A Knock at the Sanctuary Door

 Moot Points

A knock at the sanctuary door

Marty Rempel



Waterloo Collegiate Institute in Ontario was a three-storey brown brick building with a student population of about 1,400 when I graduated from Grade 13. "Let It Be" by the Beatles had just left the pop charts. It was a simpler time. A staff room was a sacred place, taboo to students, a sanctuary to teachers. Students were not permitted entry. I doubt if many parents ever attained the security level needed to gain access.

As a student, I recall accidentally catching a brief glimpse of the inner sanctum through a cloud of blue haze. As a teacher, I would later learn to associate that experience with fundraising bingo hall duty in the 1990s. However, during the 1960s, the staff room, I hypothesized, was a bastion of teacher privacy—a sieve that separated wheat from chaff. The staff room was a pedagogical Maginot Line.
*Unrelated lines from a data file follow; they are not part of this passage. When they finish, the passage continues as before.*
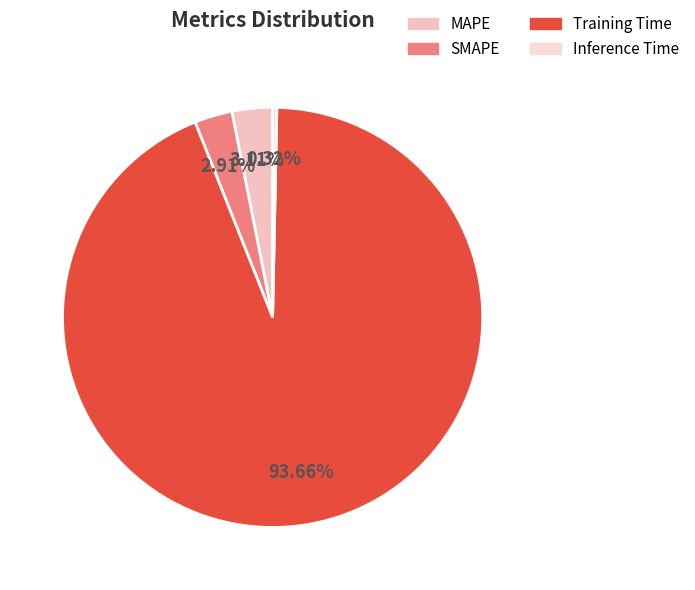

How many segments does this pie chart have?

4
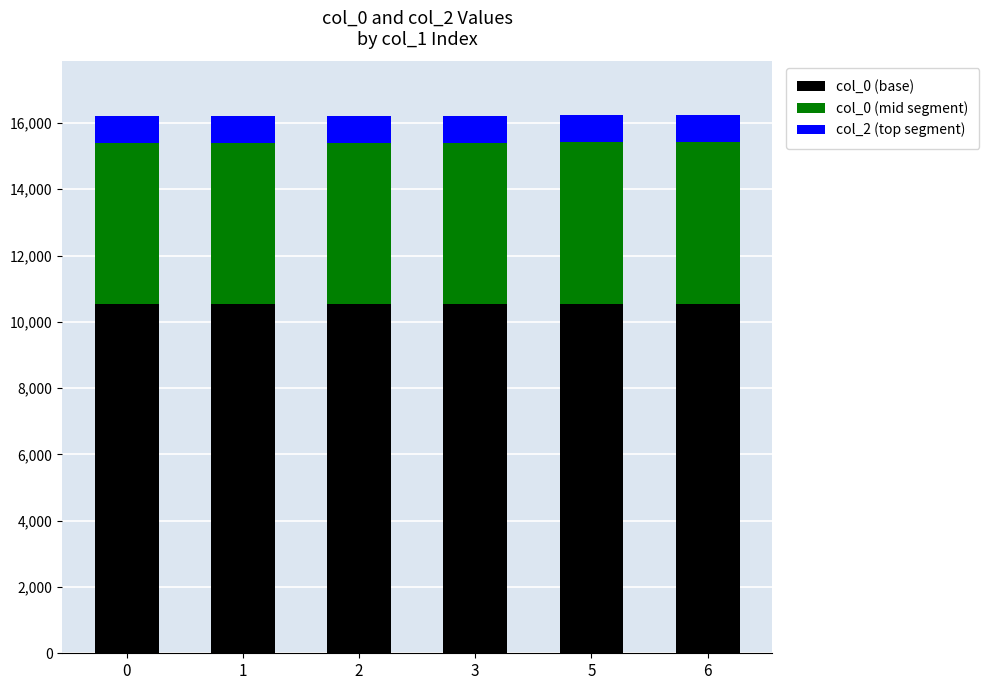

What are all the series names shown in the legend?

col_0 (base), col_0 (mid segment), col_2 (top segment)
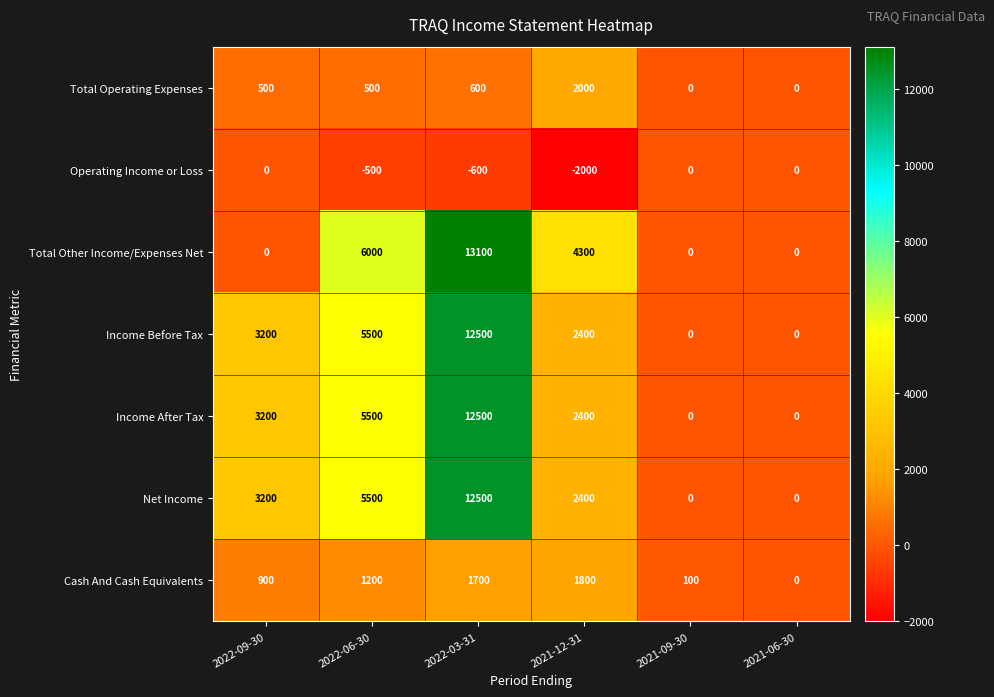

At which category is the sum across all series the highest?

2022-03-31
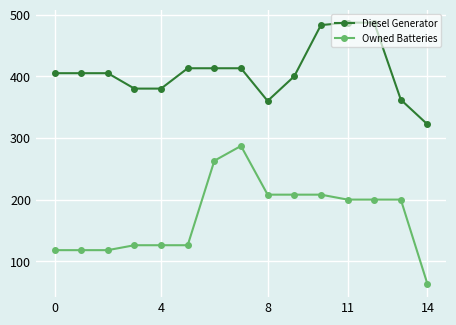

What is the difference between the maximum and minimum values in the Diesel Generator series?

165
Men with dark suits, white shirts and narrow ties carrying real leather briefcases, and women with flowered dresses, beehive hairstyles, with large dark purses, converged on the staff room door between classes and during lunch (which was actually 60 minutes long!). As a naive student, I would pass the staff room door with a feeling of reverence, vainly attempting to contemplate the deep and, likely, animated, esoteric conversations going on just beyond. I was as likely to knock on that door as I was to touch an electric fence in a rainstorm. Teachers were distant and they were safe.

Today, a staff room is not always the decompression chamber that it was once ordained to be. In the politically correct atmosphere of the present decade one must be more wary. The sanctuary-bunkered mentality has been lost. A redneck joke here, a Victoria Secret's catalogue there, a careless word about a student or parent, and a teacher's career could take a nasty tailspin. Esoteric conversations . . . not usually. The staff room today is less sanctuary and more bubble.

A knock at the door.

We all freeze like deer caught in the headlights of an oncoming truck—a perpetual moment. "Is Mr. Rempel in the staff room?" The rest of the staff resume their positions as I push back my chair.

Martin Rempel is a teacher at Westwood Community High School in Fort McMurray.